ACTIVITY: Using the data below, return word for word every line from the one holding "6.visualise training loss" down to the one holding "# PyNN version". Leave pictures out.

━━━ THE DATA

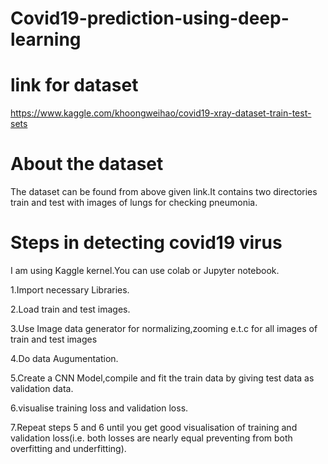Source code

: # Covid19-prediction-using-deep-learning
# link for dataset 
https://www.kaggle.com/khoongweihao/covid19-xray-dataset-train-test-sets
# About the dataset
The dataset can be found from above given link.It contains two directories train and test with images of lungs for checking pneumonia.
# Steps in detecting covid19 virus
I am using Kaggle kernel.You can use colab or Jupyter notebook.

1.Import necessary Libraries.

2.Load train and test images.

3.Use Image data generator for normalizing,zooming e.t.c for  all images of train and test images

4.Do data Augumentation.

5.Create a CNN Model,compile and fit the train data by giving test data as validation data.

6.visualise training loss and validation loss.

7.Repeat steps 5 and 6 until you get good visualisation of training and validation loss(i.e. both losses are nearly equal preventing from both overfitting and underfitting).


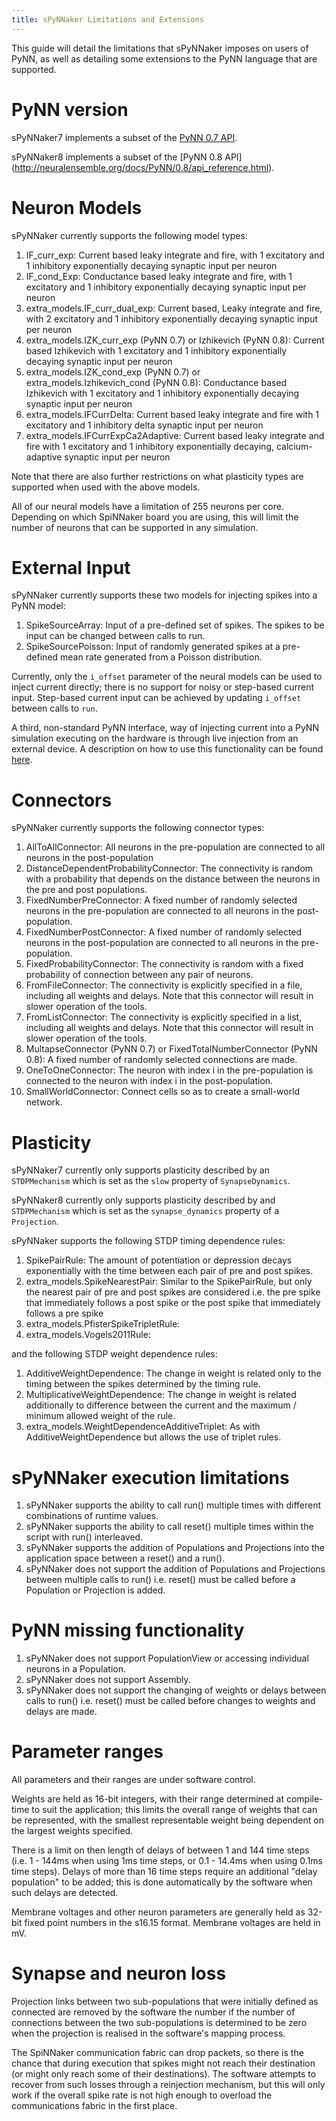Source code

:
 ```yaml
---
title: sPyNNaker Limitations and Extensions
---
```


This guide will detail the limitations that sPyNNaker imposes on users of PyNN, as well as detailing some extensions to the PyNN language that are supported.


# PyNN version

sPyNNaker7 implements a subset of the [PyNN 0.7 API](http://neuralensemble.org/trac/PyNN/wiki/API-0.7).

sPyNNaker8 implements a subset of the [PyNN 0.8 API]
(http://neuralensemble.org/docs/PyNN/0.8/api_reference.html).


# Neuron Models

sPyNNaker currently supports the following model types:

1. IF_curr_exp: Current based leaky integrate and fire, with 1 excitatory and 1 inhibitory exponentially decaying synaptic input per neuron
1. IF_cond_Exp: Conductance based leaky integrate and fire, with 1 excitatory and 1 inhibitory exponentially decaying synaptic input per neuron
1. extra_models.IF_curr_dual_exp: Current based, Leaky integrate and fire, with 2 excitatory and 1 inhibitory exponentially decaying synaptic input per neuron
1. extra_models.IZK_curr_exp (PyNN 0.7) or Izhikevich (PyNN 0.8): Current based Izhikevich with 1 excitatory and 1 inhibitory exponentially decaying synaptic input per neuron 
1. extra_models.IZK_cond_exp (PyNN 0.7) or extra_models.Izhikevich_cond (PyNN 0.8): Conductance based Izhikevich with 1 excitatory and 1 inhibitory exponentially decaying synaptic input per neuron
1. extra_models.IFCurrDelta: Current based leaky integrate and fire with 1 excitatory and 1 inhibitory delta synaptic input per neuron
1. extra_models.IFCurrExpCa2Adaptive: Current based leaky integrate and fire with 1 excitatory and 1 inhibitory exponentially decaying, calcium-adaptive synaptic input per neuron
<!--
Commented out as doesn't work just now
1. extra_models.IfCondExpStoc: Conductance-based leaky intergate and fire with a stochastic Maass threshold.
-->

Note that there are also further restrictions on what plasticity types are supported when used with the above models.

All of our neural models have a limitation of 255 neurons per core.  Depending on which SpiNNaker board you are using, this will limit the number of neurons that can be supported in any simulation.


# External Input

sPyNNaker currently supports these two models for injecting spikes into a PyNN model:

1. SpikeSourceArray: Input of a pre-defined set of spikes.  The spikes to be input can be changed between calls to run.
1. SpikeSourcePoisson: Input of randomly generated spikes at a pre-defined mean rate generated from a Poisson distribution.

Currently, only the ```i_offset``` parameter of the neural models can be used to inject current directly; there is no support for noisy or step-based current input.  Step-based current input can be achieved by updating ```i_offset``` between calls to ```run```.

A third, non-standard PyNN interface, way of injecting current into a PyNN simulation executing on the hardware is through live injection from an external device. A description on how to use this functionality can be found [here](SimpleIO-LabManual.pdf).


# Connectors

sPyNNaker currently supports the following connector types:

1. AllToAllConnector: All neurons in the pre-population are connected to all neurons in the post-population
1. DistanceDependentProbabilityConnector: The connectivity is random with a probability that depends on the distance between the neurons in the pre and post populations.
1. FixedNumberPreConnector: A fixed number of randomly selected neurons in the pre-population are connected to all neurons in the post-population.
1. FixedNumberPostConnector: A fixed number of randomly selected neurons in the post-population are connected to all neurons in the pre-population.
1. FixedProbabilityConnector: The connectivity is random with a fixed probability of connection between any pair of neurons.
1. FromFileConnector: The connectivity is explicitly specified in a file, including all weights and delays.  Note that this connector will result in slower operation of the tools.
1. FromListConnector: The connectivity is explicitly specified in a list, including all weights and delays.  Note that this connector will result in slower operation of the tools. 
1. MultapseConnector (PyNN 0.7) or FixedTotalNumberConnector (PyNN 0.8): A fixed number of randomly selected connections are made.
1. OneToOneConnector: The neuron with index i in the pre-population is connected to the neuron with index i in the post-population.
1. SmallWorldConnector: Connect cells so as to create a small-world network.

# Plasticity

sPyNNaker7 currently only supports plasticity described by an ```STDPMechanism``` which is set as the ```slow``` property of ```SynapseDynamics```.

sPyNNaker8 currently only supports plasticity described by and ```STDPMechanism``` which is set as the ```synapse_dynamics``` property of a ```Projection```.

sPyNNaker supports the following STDP timing dependence rules:

1. SpikePairRule: The amount of potentiation or depression decays exponentially with the time between each pair of pre and post spikes. 
1. extra_models.SpikeNearestPair: Similar to the SpikePairRule, but only the nearest pair of pre and post spikes are considered i.e. the pre spike that immediately follows a post spike or the post spike that immediately follows a pre spike
1. extra_models.PfisterSpikeTripletRule: 
1. extra_models.Vogels2011Rule:

and the following STDP weight dependence rules:

1. AdditiveWeightDependence: The change in weight is related only to the timing between the spikes determined by the timing rule.
1. MultiplicativeWeightDependence: The change in weight is related additionally to difference between the current and the maximum / minimum allowed weight of the rule.
1. extra_models.WeightDependenceAdditiveTriplet: As with AdditiveWeightDependence but allows the use of triplet rules.

# sPyNNaker execution limitations

1. sPyNNaker supports the ability to call run() multiple times with different combinations of runtime values. 
1. sPyNNaker supports the ability to call reset() multiple times within the script with run() interleaved.
1. sPyNNaker supports the addition of Populations and Projections into the application space between a reset() and a run(). 
1. sPyNNaker does not support the addition of Populations and Projections between multiple calls to run() i.e. reset() must be called before a Population or Projection is added.

# PyNN missing functionality

1. sPyNNaker does not support PopulationView or accessing individual neurons in a Population.
1. sPyNNaker does not support Assembly.
1. sPyNNaker does not support the changing of weights or delays between calls to run() i.e. reset() must be called before changes to weights and delays are made.

# Parameter ranges

All parameters and their ranges are under software control.  

Weights are held as 16-bit integers, with their range determined at compile-time to suit the application; this limits the overall range of weights that can be represented, with the smallest representable weight being dependent on the largest weights specified.

There is a limit on then length of delays of between 1 and 144 time steps (i.e. 1 - 144ms when using 1ms time steps, or 0.1 - 14.4ms when using 0.1ms time steps).  Delays of more than 16 time steps require an additional "delay population" to be added; this is done automatically by the software when such delays are detected.

Membrane voltages and other neuron parameters are generally held as 32-bit fixed point numbers in the s16.15 format.  Membrane voltages are held in mV.

# Synapse and neuron loss

Projection links between two sub-populations that were initially defined as connected are removed by the software the number if the number of connections between the two sub-populations is determined to be zero when the projection is realised in
the software's mapping process.

The SpiNNaker communication fabric can drop packets, so there is the chance that during execution that spikes might not reach their destination (or might only reach some of their destinations).  The software attempts to recover from such losses through a reinjection mechanism, but this will only work if the overall spike rate is not high enough to overload the communications fabric in the first place.
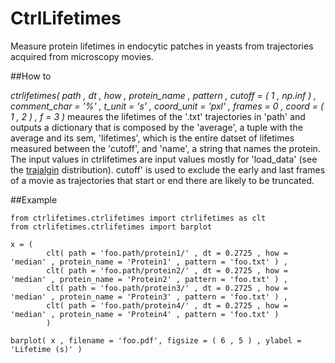 # CtrlLifetimes

Measure protein lifetimes in endocytic patches in yeasts from trajectories acquired from microscopy movies.

##How to

_ctrlifetimes( path , dt , how , protein\_name , pattern , cutoff = ( 1 , np.inf ) , comment\_char = '%' , t\_unit = 's' , coord\_unit = 'pxl' , frames = 0 , coord = ( 1 , 2 ) , f = 3 )_ meaures the lifetimes of the '.txt' trajectories in 'path' and outputs a dictionary that is composed by the \'average\', a tuple with the average and its sem, \'lifetimes\', which is the entire datset of lifetimes measured between the 'cutoff', and 'name', a string that names the protein. The input values in ctrlifetimes are input values mostly for 'load\_data' (see the [trajalgin](http://apicco.github.io/trajectory_alignment/) distribution). 
cutoff' is used to exclude the early and last frames of a movie as trajectories that start or end there are likely to be truncated. 

##Example

	from ctrlifetimes.ctrlifetimes import ctrlifetimes as clt
	from ctrlifetimes.ctrlifetimes import barplot 
	
	x = ( 
			clt( path = 'foo.path/protein1/' , dt = 0.2725 , how = 'median' , protein_name = 'Protein1' , pattern = 'foo.txt' ) ,
			clt( path = 'foo.path/protein2/' , dt = 0.2725 , how = 'median' , protein_name = 'Protein2' , pattern = 'foo.txt' ) ,
			clt( path = 'foo.path/protein3/' , dt = 0.2725 , how = 'median' , protein_name = 'Protein3' , pattern = 'foo.txt' ) ,
			clt( path = 'foo.path/protein4/' , dt = 0.2725 , how = 'median' , protein_name = 'Protein4' , pattern = 'foo.txt' ) 
			)
	
	barplot( x , filename = 'foo.pdf', figsize = ( 6 , 5 ) , ylabel = 'Lifetime (s)' )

━━━━━━

WRITTEN ANSWER:
6.visualise training loss and validation loss.

7.Repeat steps 5 and 6 until you get good visualisation of training and validation loss(i.e. both losses are nearly equal preventing from both overfitting and underfitting).


Source code

:
 ```yaml
---
title: sPyNNaker Limitations and Extensions
---
```


This guide will detail the limitations that sPyNNaker imposes on users of PyNN, as well as detailing some extensions to the PyNN language that are supported.


# PyNN version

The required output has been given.